## Exercise brief:
Please find the lines in the following records that hold "poznańskiego", and copy them.

Saved entries
★ ★ ★

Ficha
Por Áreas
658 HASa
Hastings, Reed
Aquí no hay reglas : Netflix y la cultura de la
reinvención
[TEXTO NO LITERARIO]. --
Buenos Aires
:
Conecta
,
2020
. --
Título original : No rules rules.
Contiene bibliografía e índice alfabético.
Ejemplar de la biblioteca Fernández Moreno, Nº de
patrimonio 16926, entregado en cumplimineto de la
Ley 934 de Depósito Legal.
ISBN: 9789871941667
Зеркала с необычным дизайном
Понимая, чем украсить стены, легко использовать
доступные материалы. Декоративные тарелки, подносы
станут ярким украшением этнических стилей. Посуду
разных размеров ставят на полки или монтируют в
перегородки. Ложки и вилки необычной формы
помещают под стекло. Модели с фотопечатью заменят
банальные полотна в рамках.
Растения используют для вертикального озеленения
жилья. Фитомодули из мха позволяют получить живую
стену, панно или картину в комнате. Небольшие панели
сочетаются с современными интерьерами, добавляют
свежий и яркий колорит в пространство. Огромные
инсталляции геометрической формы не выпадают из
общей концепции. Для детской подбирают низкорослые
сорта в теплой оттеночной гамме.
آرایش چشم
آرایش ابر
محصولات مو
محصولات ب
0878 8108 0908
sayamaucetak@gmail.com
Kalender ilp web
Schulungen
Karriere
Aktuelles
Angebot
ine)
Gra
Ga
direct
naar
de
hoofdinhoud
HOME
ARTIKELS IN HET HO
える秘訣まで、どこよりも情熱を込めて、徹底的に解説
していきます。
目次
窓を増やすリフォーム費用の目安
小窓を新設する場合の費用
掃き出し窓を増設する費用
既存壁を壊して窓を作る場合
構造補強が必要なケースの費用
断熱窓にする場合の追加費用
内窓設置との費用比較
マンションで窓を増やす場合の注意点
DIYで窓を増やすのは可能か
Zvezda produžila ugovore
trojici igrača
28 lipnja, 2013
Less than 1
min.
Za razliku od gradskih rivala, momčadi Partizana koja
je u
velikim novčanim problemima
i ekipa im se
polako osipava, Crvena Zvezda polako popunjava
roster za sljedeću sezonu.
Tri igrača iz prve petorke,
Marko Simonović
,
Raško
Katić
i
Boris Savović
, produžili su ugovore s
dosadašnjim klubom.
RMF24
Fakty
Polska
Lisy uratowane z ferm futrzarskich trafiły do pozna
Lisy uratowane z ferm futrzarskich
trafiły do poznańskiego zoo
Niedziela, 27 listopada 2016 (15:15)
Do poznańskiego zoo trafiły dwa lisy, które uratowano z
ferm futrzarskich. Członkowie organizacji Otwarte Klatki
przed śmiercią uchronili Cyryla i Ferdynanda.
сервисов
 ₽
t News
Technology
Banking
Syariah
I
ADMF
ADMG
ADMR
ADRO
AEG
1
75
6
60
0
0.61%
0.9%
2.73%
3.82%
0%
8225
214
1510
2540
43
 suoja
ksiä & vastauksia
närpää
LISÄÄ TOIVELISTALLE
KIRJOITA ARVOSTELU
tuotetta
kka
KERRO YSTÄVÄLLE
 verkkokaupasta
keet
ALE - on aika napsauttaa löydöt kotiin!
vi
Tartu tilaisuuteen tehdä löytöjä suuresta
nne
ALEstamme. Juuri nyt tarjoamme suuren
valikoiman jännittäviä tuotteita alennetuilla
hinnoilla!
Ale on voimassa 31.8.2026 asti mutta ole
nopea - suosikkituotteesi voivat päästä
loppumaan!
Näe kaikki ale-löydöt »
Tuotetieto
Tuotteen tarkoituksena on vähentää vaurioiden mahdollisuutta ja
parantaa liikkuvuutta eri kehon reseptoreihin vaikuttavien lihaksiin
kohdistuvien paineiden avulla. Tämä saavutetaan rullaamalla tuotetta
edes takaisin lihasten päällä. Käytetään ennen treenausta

★ ★ ★

## Solved problem:
trafiły do poznańskiego zoo
Do poznańskiego zoo trafiły dwa lisy, które uratowano z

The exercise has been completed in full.